----- PROVIDED RECORDS

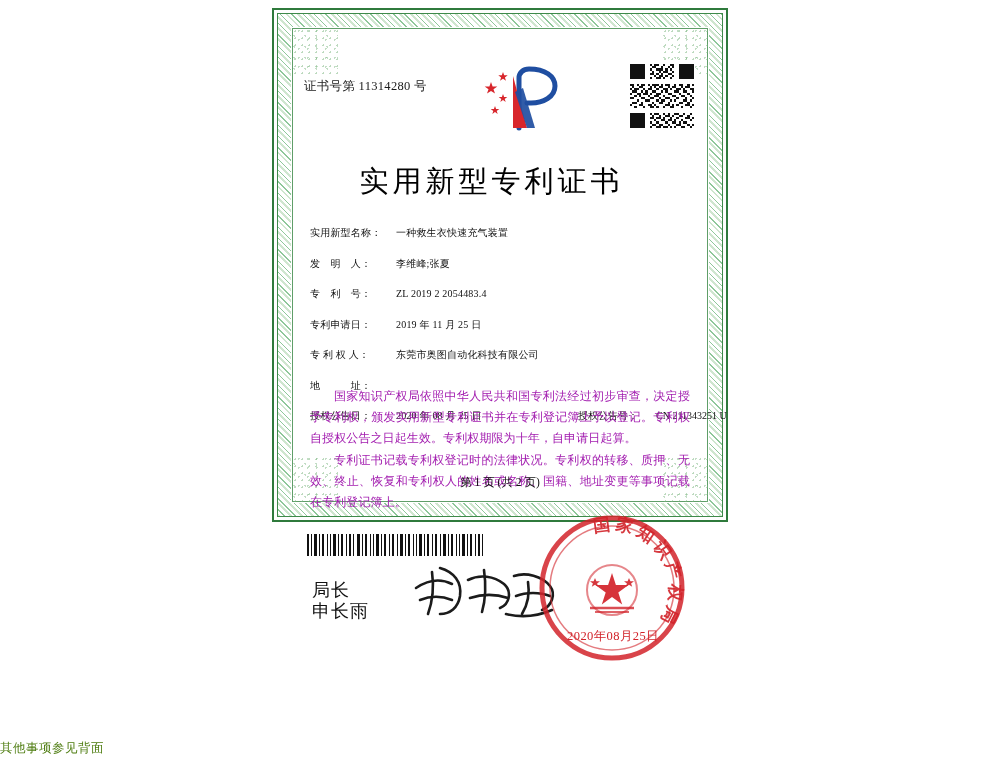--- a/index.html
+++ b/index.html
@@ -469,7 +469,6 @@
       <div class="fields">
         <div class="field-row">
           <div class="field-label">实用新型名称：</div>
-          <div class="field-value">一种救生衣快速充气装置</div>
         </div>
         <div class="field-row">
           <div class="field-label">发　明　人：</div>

----------
----- PROVIDED RECORDS

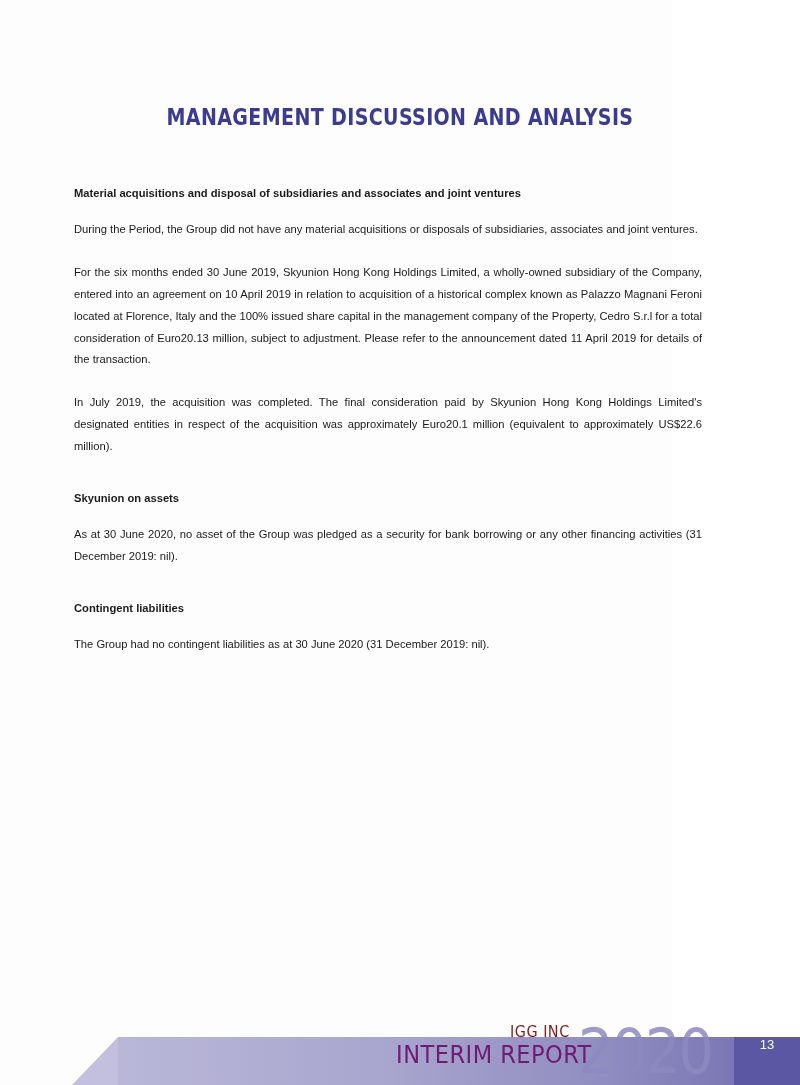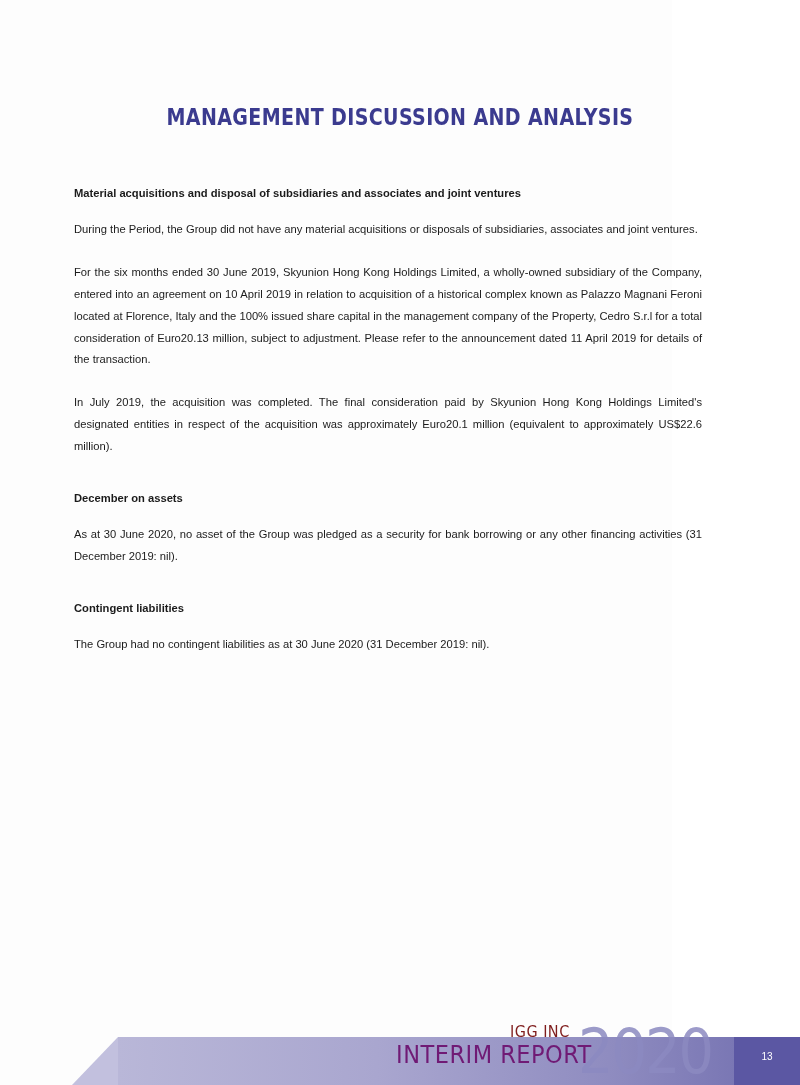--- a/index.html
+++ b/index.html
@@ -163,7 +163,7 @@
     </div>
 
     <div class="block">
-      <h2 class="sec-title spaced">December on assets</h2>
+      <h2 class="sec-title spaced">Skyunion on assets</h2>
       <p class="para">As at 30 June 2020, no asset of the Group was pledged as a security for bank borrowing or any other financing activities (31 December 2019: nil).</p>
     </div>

----------

PROBLEM DESCRIPTION »
Locate the word "December" in the data above. Copy every line carrying it.

RESPONSE »
-      <h2 class="sec-title spaced">December on assets</h2>
       <p class="para">As at 30 June 2020, no asset of the Group was pledged as a security for bank borrowing or any other financing activities (31 December 2019: nil).</p>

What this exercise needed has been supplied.